Lì l’ho adagiata con dolcezza e, tra le luci soffuse dell’abat-jour, ho ripreso a spogliarla con infinita cautela per non interrompere quell’idillio magico. È emerso il suo fisico integro, segnato solo da qualche ruga che sottolineava l’esperienza di una vita vissuta. L’addome piatto e morbido era caldo; sentivo che si contraeva per la tensione: era il segnale che potevo scendere ancora con le carezze fino al suo monte di Venere. Una sensazione bellissima, calda e vibrante. Quando ho iniziato a disegnare cerchi con le dita, lei si è morsa il labbro per trattenere l’eccitazione che la stava travolgendo,
Anch’io facevo fatica a contenere l’ardore che spingeva il mio membro. Guardandola negli occhi, ho iniziato a baciarle i seni con devozione; dopo tanto tempo, non potevo credere di vivere certi momenti. Lei rispondeva con trasporto e le sue mani hanno iniziato a esplorare il mio corpo, finché non ha toccato con mano la consistenza del mio cazzo.
Con un sorriso di apprezzamento, ha iniziato a masturbarmi con passione portandomi al massimo fulgore. Lo guardava adorante, poi ha iniziato a coprirlo di baci e a far scorrere la lingua su tutta la lunghezza: una sensazione meravigliosa a cui è seguito l’ingoio! Mai mi sarei aspettato che la timida Emma celasse un’amante così focosa. Non era un pompino meccanico volto solo a farmi venire; no, era vera e propria adorazione del cazzo. Un lavoro lento, umido, con il suo sguardo sempre in cerca della mia approvazione... mi stava facendo morire di piacere!
Per non capitolare troppo presto, sono svicolato dalla sua bocca tentatrice e ho iniziato a scendere con la mia lingua lungo tutto il suo corpo, partendo dalla bocca, lungo il collo lasciando dietro una scia di saliva, come una lumaca in amore, stuzzicando i capezzoli sino all’ombelico. A questo punto sono passato alle ginocchia e all’interno coscia, sino a giungere al frutto tanto bramato: la figa calda e succosa di Emma. Qui ho ricambiato la cortesia: dapprima ho lavorato sulle sue labbra sensibili, assaggiando il sapore che già ne scaturiva, per poi concentrarmi sulla clitoride dove, con lingua e risucchio di labbra protratti a lungo, sono riuscito a strappare un orgasmo al mio amore.

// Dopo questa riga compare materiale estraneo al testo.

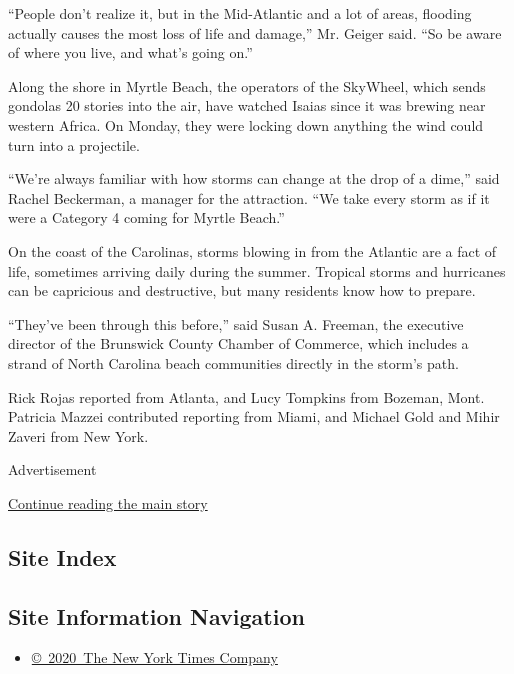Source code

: ``People don't realize it, but in the Mid-Atlantic and a lot of areas,
flooding actually causes the most loss of life and damage,'' Mr. Geiger
said. ``So be aware of where you live, and what's going on.''

Along the shore in Myrtle Beach, the operators of the SkyWheel, which
sends gondolas 20 stories into the air, have watched Isaias since it was
brewing near western Africa. On Monday, they were locking down anything
the wind could turn into a projectile.

``We're always familiar with how storms can change at the drop of a
dime,'' said Rachel Beckerman, a manager for the attraction. ``We take
every storm as if it were a Category 4 coming for Myrtle Beach.''

On the coast of the Carolinas, storms blowing in from the Atlantic are a
fact of life, sometimes arriving daily during the summer. Tropical
storms and hurricanes can be capricious and destructive, but many
residents know how to prepare.

``They've been through this before,'' said Susan A. Freeman, the
executive director of the Brunswick County Chamber of Commerce, which
includes a strand of North Carolina beach communities directly in the
storm's path.

Rick Rojas reported from Atlanta, and Lucy Tompkins from Bozeman, Mont.
Patricia Mazzei contributed reporting from Miami, and Michael Gold and
Mihir Zaveri from New York.

Advertisement

\protect\hyperlink{after-bottom}{Continue reading the main story}

\hypertarget{site-index}{%
\subsection{Site Index}\label{site-index}}

\hypertarget{site-information-navigation}{%
\subsection{Site Information
Navigation}\label{site-information-navigation}}

\begin{itemize}
\tightlist
\item
  \href{https://help.nytimes3xbfgragh.onion/hc/en-us/articles/115014792127-Copyright-notice}{©~2020~The
  New York Times Company}
\end{itemize}

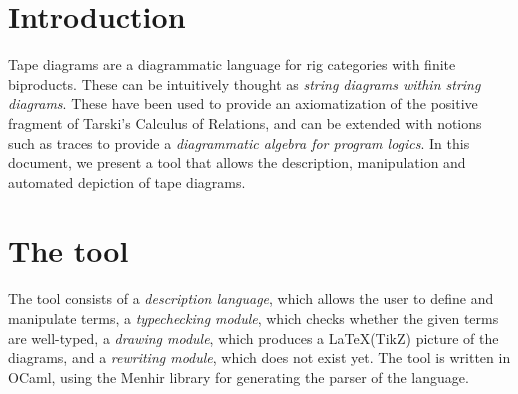 \documentclass{article}
\begin{document}
\section{Introduction}

Tape diagrams are a diagrammatic language for rig categories with finite biproducts. These can be intuitively thought as \emph{string diagrams within string diagrams}. These have been used to provide an axiomatization of the positive fragment of Tarski's Calculus of Relations, and can be extended with notions such as traces to provide a \emph{diagrammatic algebra for program logics}. In this document, we present a tool that allows the description, manipulation and automated depiction of tape diagrams.

% 

\section{The tool}
The tool consists of a \emph{description language}, which allows the user to define and manipulate terms, a \emph{typechecking module}, which checks whether the given terms are well-typed,  a \emph{drawing module}, which produces a \LaTeX \;(TikZ) picture of the diagrams, and a \emph{rewriting module}, which {\color{red} does not exist yet}. The tool is written in OCaml, using the Menhir library for generating the parser of the language.



\clearpage
\newpage

\newpage

\appendix

\end{document}
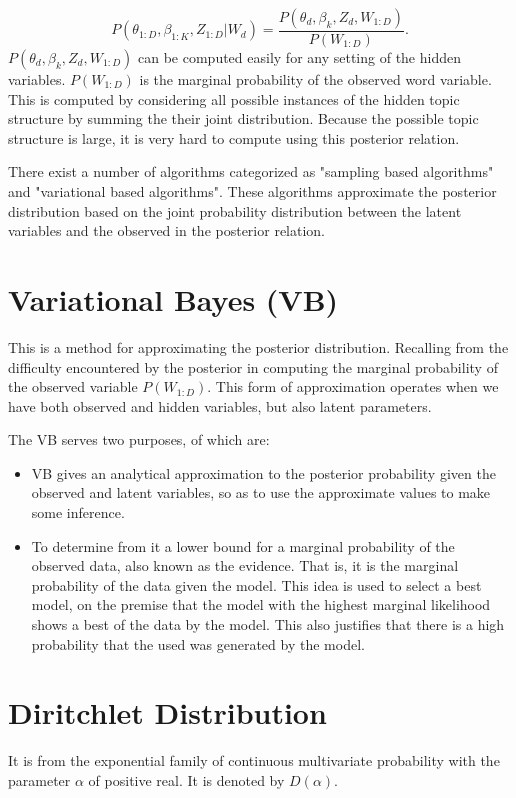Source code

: $$P(\theta_{1:D},\beta_{1:K},Z_{1:D}|W_d)=\frac{P(\theta_d,\beta_k,Z_d,W_{1:D})}{P(W_{1:D})}\text{.}$$
$P(\theta_d,\beta_k,Z_d,W_{1:D})$ can be computed easily for any setting of the hidden variables. $P(W_{1:D})$ is the marginal probability of the observed word variable. This is computed by considering all possible instances of the hidden topic structure by summing the their joint distribution. Because the possible topic structure is large, it is very hard to compute using this posterior relation.

There exist a number of algorithms categorized as "sampling based algorithms" and "variational based algorithms". These algorithms approximate the posterior distribution based on the joint probability distribution between the latent variables and the observed in the posterior relation.

\section{Variational Bayes (VB)}
This is a method for approximating the posterior distribution. Recalling from the difficulty encountered by the posterior in computing the marginal probability of the observed variable $P(W_{1:D})$. This form of approximation operates when we have both observed and hidden variables, but also latent parameters.

The VB serves two purposes, of which are:
\begin{itemize}
\item VB gives an analytical approximation to the posterior probability given the observed and latent variables, so as to use the approximate values to make some inference.
\item To determine from it a lower bound for a marginal probability of the observed data, also known as the evidence. That is, it is the marginal probability of the data given the model. 
This idea is used to select a best model, on the premise that the model with the highest marginal likelihood shows a best of the data by the model. This also justifies that there is a high probability that the used was generated by the model.
\end{itemize}
\section{Diritchlet Distribution}
It is from the exponential family of continuous multivariate probability with the parameter $\alpha$ of positive real. It is denoted by $D(\alpha)$.

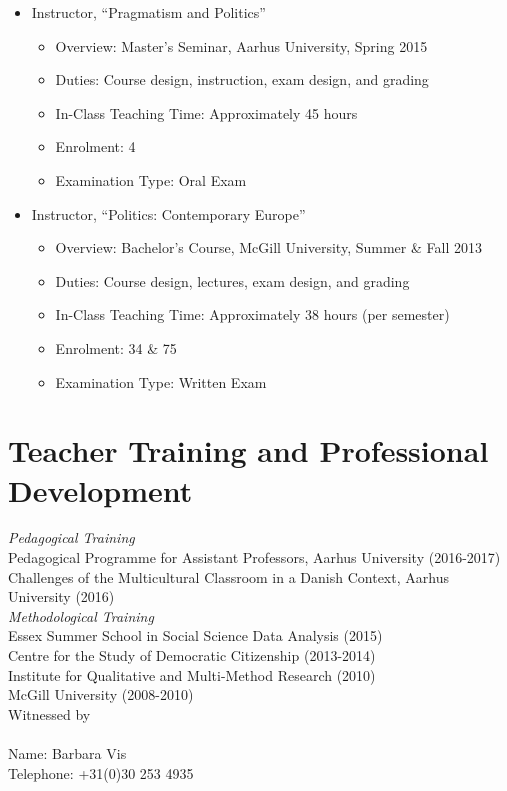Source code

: \documentclass[letterpaper,fontsize=10pt]{scrartcl}
\begin{document}
\begin{itemize}[noitemsep]
\begin{itemize}[noitemsep]
				\end{itemize}
			\item Instructor, “Pragmatism and Politics”\\[-3.5ex]
			\begin{itemize}[noitemsep]
					\item Overview: Master’s Seminar, Aarhus University, Spring 2015
					\item Duties: Course design, instruction, exam design, and grading
          \item In-Class Teaching Time: Approximately 45 hours
					\item Enrolment: 4
					\item Examination Type: Oral Exam
			\end{itemize}
			\item Instructor, “Politics: Contemporary Europe”\\[-3.5ex]
			\begin{itemize}[noitemsep]
					\item Overview: Bachelor’s Course, McGill University, Summer \& Fall 2013
					\item Duties: Course design, lectures, exam design, and grading
          \item In-Class Teaching Time: Approximately 38 hours (per semester)
					\item Enrolment: 34 \& 75
					\item Examination Type: Written Exam
			\end{itemize}
	\end{itemize}

\section{Teacher Training and Professional Development}
\vspace{-1em}

\textit{Pedagogical Training}\\ 
Pedagogical Programme for Assistant Professors, Aarhus University (2016-2017)\\
Challenges of the Multicultural Classroom in a Danish Context, Aarhus University (2016)\\

\textit{Methodological Training}\\
Essex Summer School in Social Science Data Analysis (2015)\\
Centre for the Study of Democratic Citizenship (2013-2014)\\
Institute for Qualitative and Multi-Method Research (2010)\\
McGill University (2008-2010)\\

Witnessed by\\
\\
Name: Barbara Vis\\
Telephone: +31(0)30 253 4935
\end{document}
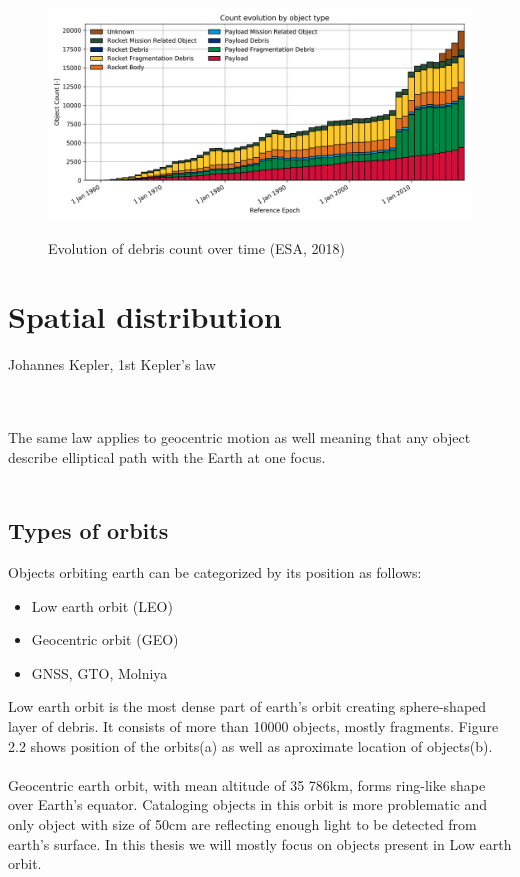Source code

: \documentclass[12pt, a4paper, oneside]{book}
\begin{document}
\begin{figure}[!hbt]
    \begin{center}
        \includegraphics[scale=0.60]{images/debris_count.png}
        \label{img:debris_count}
        \caption{Evolution of debris count over time (ESA, 2018)}
    \end{center}
\end{figure}


\section{Spatial distribution}

\begin{flushright}
    Johannes Kepler, 1st Kepler's law
\end{flushright}
\\
\\
The same law applies to geocentric motion as well meaning that any object describe elliptical path with the Earth at one focus.
\\
\\

\subsection{Types of orbits}

Objects orbiting earth can be categorized by its position as follows:
\begin{itemize}
    \item{Low earth orbit (LEO)}
    \item{Geocentric orbit (GEO)}
    \item{GNSS, GTO, Molniya}
\end{itemize}

Low earth orbit is the most dense part of earth's orbit creating sphere-shaped layer of debris.
It consists of more than 10000 objects, mostly fragments.
Figure 2.2 shows position of the orbits(a) as well as aproximate location of objects(b).
\\
\\
Geocentric earth orbit, with mean altitude of 35 786km, forms ring-like shape over Earth's equator.
Cataloging objects in this orbit is more problematic and only object with size of 50cm are reflecting enough light to be detected from earth's surface.
In this thesis we will mostly focus on objects present in Low earth orbit.
\\
\end{document}
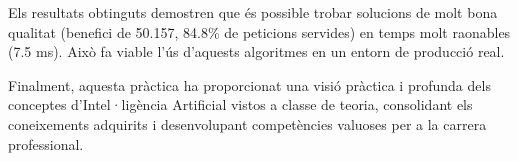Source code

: Els resultats obtinguts demostren que és possible trobar solucions de molt bona qualitat (benefici de 50.157, 84.8\% de peticions servides) en temps molt raonables (7.5 ms). Això fa viable l'ús d'aquests algoritmes en un entorn de producció real.

Finalment, aquesta pràctica ha proporcionat una visió pràctica i profunda dels conceptes d'Intel·ligència Artificial vistos a classe de teoria, consolidant els coneixements adquirits i desenvolupant competències valuoses per a la carrera professional.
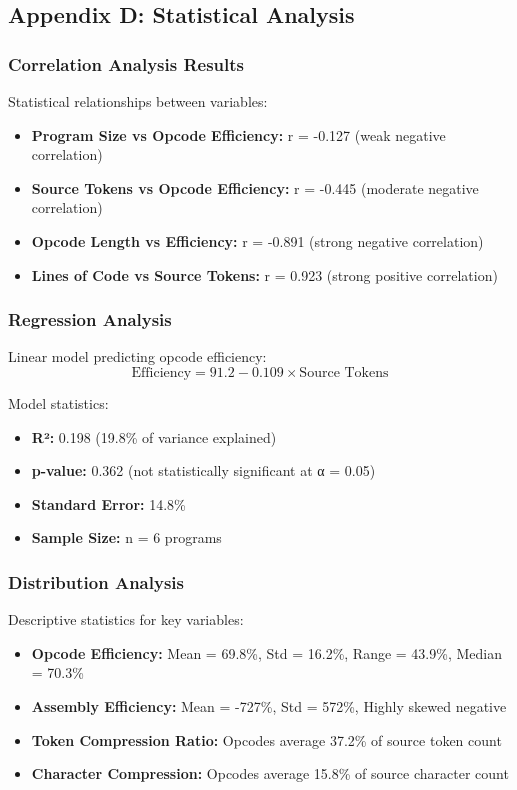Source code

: \documentclass[11pt,a4paper]{article}
\begin{document}
\subsection{Appendix D: Statistical Analysis}

\subsubsection{Correlation Analysis Results}
Statistical relationships between variables:
\begin{itemize}
    \item \textbf{Program Size vs Opcode Efficiency:} r = -0.127 (weak negative correlation)
    \item \textbf{Source Tokens vs Opcode Efficiency:} r = -0.445 (moderate negative correlation)  
    \item \textbf{Opcode Length vs Efficiency:} r = -0.891 (strong negative correlation)
    \item \textbf{Lines of Code vs Source Tokens:} r = 0.923 (strong positive correlation)
\end{itemize}

\subsubsection{Regression Analysis}
Linear model predicting opcode efficiency:
\begin{equation}
\text{Efficiency} = 91.2 - 0.109 \times \text{Source Tokens}
\end{equation}

Model statistics:
\begin{itemize}
    \item \textbf{R²:} 0.198 (19.8\% of variance explained)
    \item \textbf{p-value:} 0.362 (not statistically significant at α = 0.05)
    \item \textbf{Standard Error:} 14.8\%
    \item \textbf{Sample Size:} n = 6 programs
\end{itemize}

\subsubsection{Distribution Analysis}
Descriptive statistics for key variables:
\begin{itemize}
    \item \textbf{Opcode Efficiency:} Mean = 69.8\%, Std = 16.2\%, Range = 43.9\%, Median = 70.3\%
    \item \textbf{Assembly Efficiency:} Mean = -727\%, Std = 572\%, Highly skewed negative
    \item \textbf{Token Compression Ratio:} Opcodes average 37.2\% of source token count
    \item \textbf{Character Compression:} Opcodes average 15.8\% of source character count
\end{itemize}
\end{document}

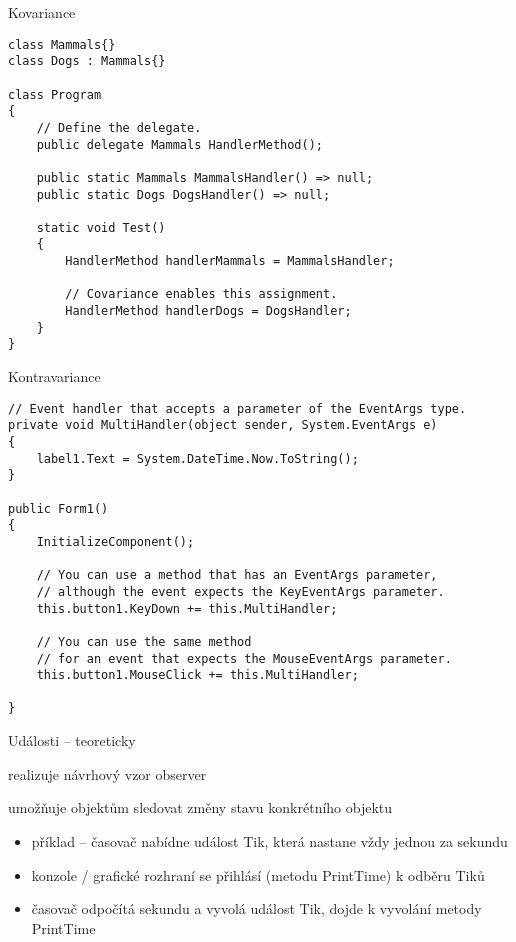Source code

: \begin{frame}[fragile]
\vfill
\begin{exampleblock}{Kovariance}
\begin{lstlisting}
class Mammals{}  
class Dogs : Mammals{}  

class Program  
{  
    // Define the delegate.  
    public delegate Mammals HandlerMethod();  

    public static Mammals MammalsHandler() => null;
    public static Dogs DogsHandler() => null;

    static void Test()  
    {  
        HandlerMethod handlerMammals = MammalsHandler;  

        // Covariance enables this assignment.  
        HandlerMethod handlerDogs = DogsHandler;  
    }  
}  
\end{lstlisting}
\end{exampleblock}
\vfill
\end{frame}


\begin{frame}[fragile]
\vfill
\begin{exampleblock}{Kontravariance}
\begin{lstlisting}
// Event handler that accepts a parameter of the EventArgs type.  
private void MultiHandler(object sender, System.EventArgs e)  
{  
    label1.Text = System.DateTime.Now.ToString();  
}  

public Form1()  
{  
    InitializeComponent();  

    // You can use a method that has an EventArgs parameter,  
    // although the event expects the KeyEventArgs parameter.  
    this.button1.KeyDown += this.MultiHandler;  

    // You can use the same method   
    // for an event that expects the MouseEventArgs parameter.  
    this.button1.MouseClick += this.MultiHandler;  

}  
\end{lstlisting}
\end{exampleblock}
\vfill
\end{frame}


\zkouskove


\begin{frame}[fragile]
\begin{bitemize}{Události -- teoreticky}
\item realizuje návrhový vzor observer
\item umožňuje objektům sledovat změny stavu konkrétního objektu
\begin{itemize}
\item příklad -- časovač nabídne událost Tik, která nastane vždy jednou za sekundu
\item konzole / grafické rozhraní se přihlásí (metodu PrintTime) k odběru Tiků
\item časovač odpočítá sekundu a vyvolá událost Tik, dojde k vyvolání metody PrintTime
\end{itemize}

\end{bitemize}
\end{frame}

Le ho dato tutto il tempo per gustarselo con calma, abbracciandola e coccolandola, scambiandoci le prime parole dopo un sacco di tempo. Ad un certo punto è stata lei a cercare con la mano il mio cazzo per vedere se fosse ancora in tiro; soddisfatta del risultato, è scivolata sopra di me facendolo scorrere dentro di sé. Sensazioni magiche che non provavo da una vita. Ora è lei a dettare i tempi: preferisce un ritmo lento e profondo, alternandolo a momenti di stasi in cui sento la sua muscolatura pelvica che mi massaggia il cazzo. Stupendo!
Quando il livello di eccitazione stava diventando troppo alto, ne ho approfittato per girarla. Sono andato verso la conclusione con la più classica delle missionarie, una posizione in cui potevo baciarla e guardarla negli occhi mentre venivo dentro di lei, riempiendola del mio sperma. Siamo rimasti immobili per un tempo infinito, attaccati l’uno all’altro a sentire le contrazioni e il nostro respiro.
Ci siamo addormentati abbracciati, sudati e intrisi dei nostri umori: nulla poteva interrompere quel momento perfetto. Al mattino, al risveglio, mi sono accorto che Emma era già sveglia e mi guardava con uno sguardo confuso. L’ho subito abbracciata e baciata, rassicurandola, ringraziando il destino per la fortuna di esserci incontrati.
Da quel giorno le nostre vite sono cambiate in meglio. Abbiamo iniziato a uscire insieme, tenendoci per mano anche davanti agli amici. Non ci vergogniamo di baciarci in pubblico; anzi, creiamo una certa invidia nelle coppie di nostri coetanei che hanno ormai perso il senso dell’amore."